Neben seiner ausführlichen Behandlung im siebten Kapitel der Opferschau-Serie bārûtu wird der Finger auch häufig in neuassyrischen Opferschauberichten erwähnt. Eine weitere Textgattung, die „dub ḫa.la“-Texte, beschäftigt sich mit dem adannu, dem festgelegten Zeitraum der Gültigkeit der Omina.
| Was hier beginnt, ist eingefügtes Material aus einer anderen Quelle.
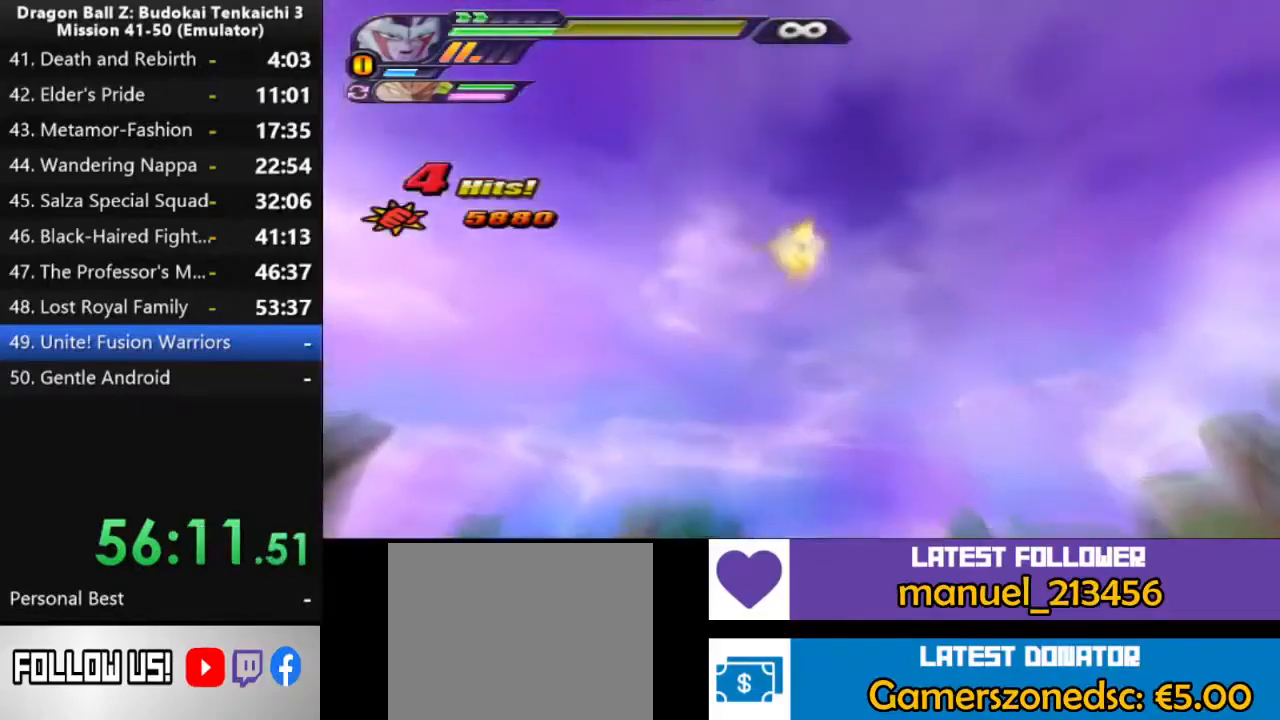
{"dt_ms": 500, "buttons": [], "left_stick": "center", "right_stick": "center", "events": []}
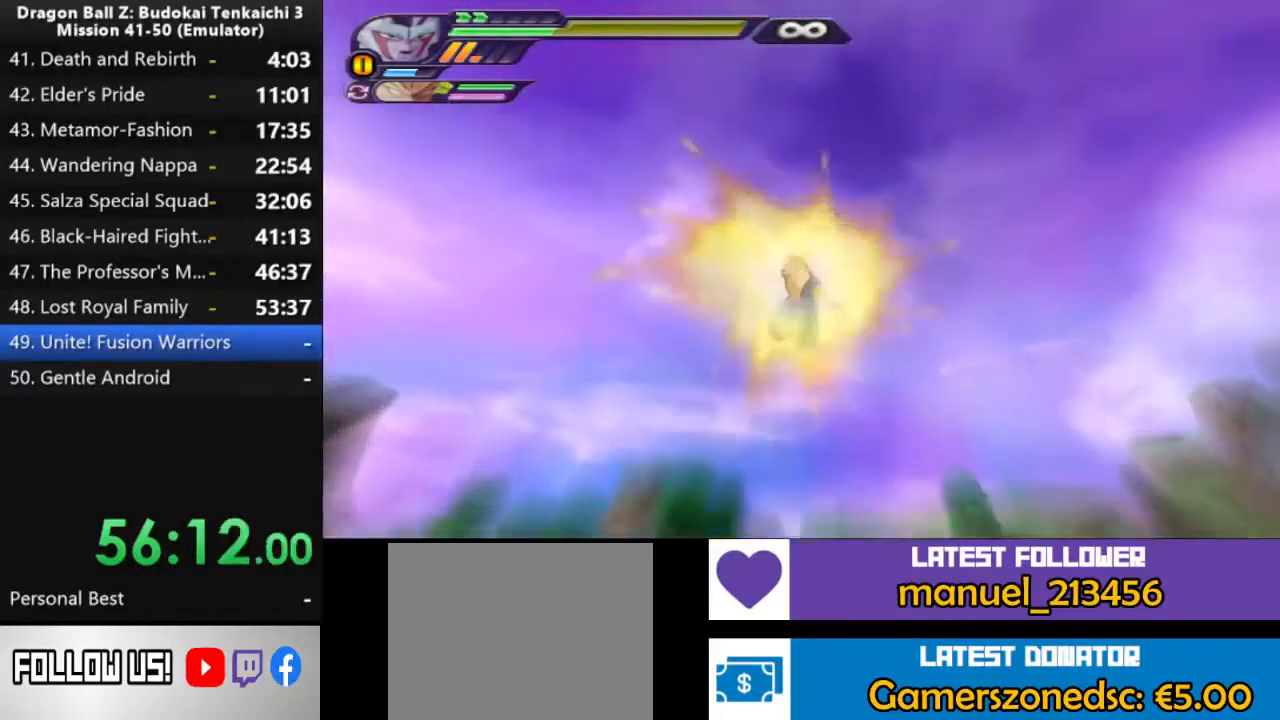
{"dt_ms": 500, "buttons": [], "left_stick": "center", "right_stick": "center", "events": []}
Dieser Zeitraum kann 7 bis etwa 100 Tage umfassen und wurde bereits in altbabylonischer Zeit in Mari kalkuliert, auch wenn zu dieser Zeit der Begriff adannu noch nicht in Gebrauch war. Der Berechnung dieses Zeitraumes werden ebenfalls Markierungen am Finger zugrunde gelegt. Zu diesem Zweck werden die drei bedeutsamsten Markierungen an der Spitze, Mitte oder Basis der rechten oder linken Fläche des Fingers ausgewertet: die Kerbe (piṭru), das Loch (šīlu) und das „Keulenmarkierung“ (kakku). Die Berechnung geschieht in zwei Schritten: zuerst wird die Basis des Gültigkeitszeitraums rēš adanni berechnet, indem der Zeitraum, für den die Opferschau durchgeführt wird, mit dem konstanten Koeffizienten uddazallû, „Korrektur“ sowie einer weiteren Zahl multipliziert wird. Im zweiten Schritt werden die Markierungen auf dem Finger genauer untersucht. Aus der Anzahl und Lage dieser Markierungen auf der rechten oder linken Seite des Fingers wird ein weiterer Koeffizient berechnet und so der Gültigkeitszeitraum der Opferschau ermittelt. Innerhalb dieses Zeitraumes erfüllt sich dann auch die Vorhersage, die sich aus der Opferschau ergeben hat. Eine Opferschau wird also nur für begrenzte Zeiträume vorgenommen. Ihr Ziel ist es nicht, die Zukunft im Allgemeinen vorherzusagen, sondern Prognosen über den Ausgang aktueller Ereignisse zu machen. Ob die Berechnungen in den „dub ḫa-la“-Texte allerdings in der Praxis tatsächlich angewandt wurden, lässt sich bisher nicht mit Sicherheit sagen.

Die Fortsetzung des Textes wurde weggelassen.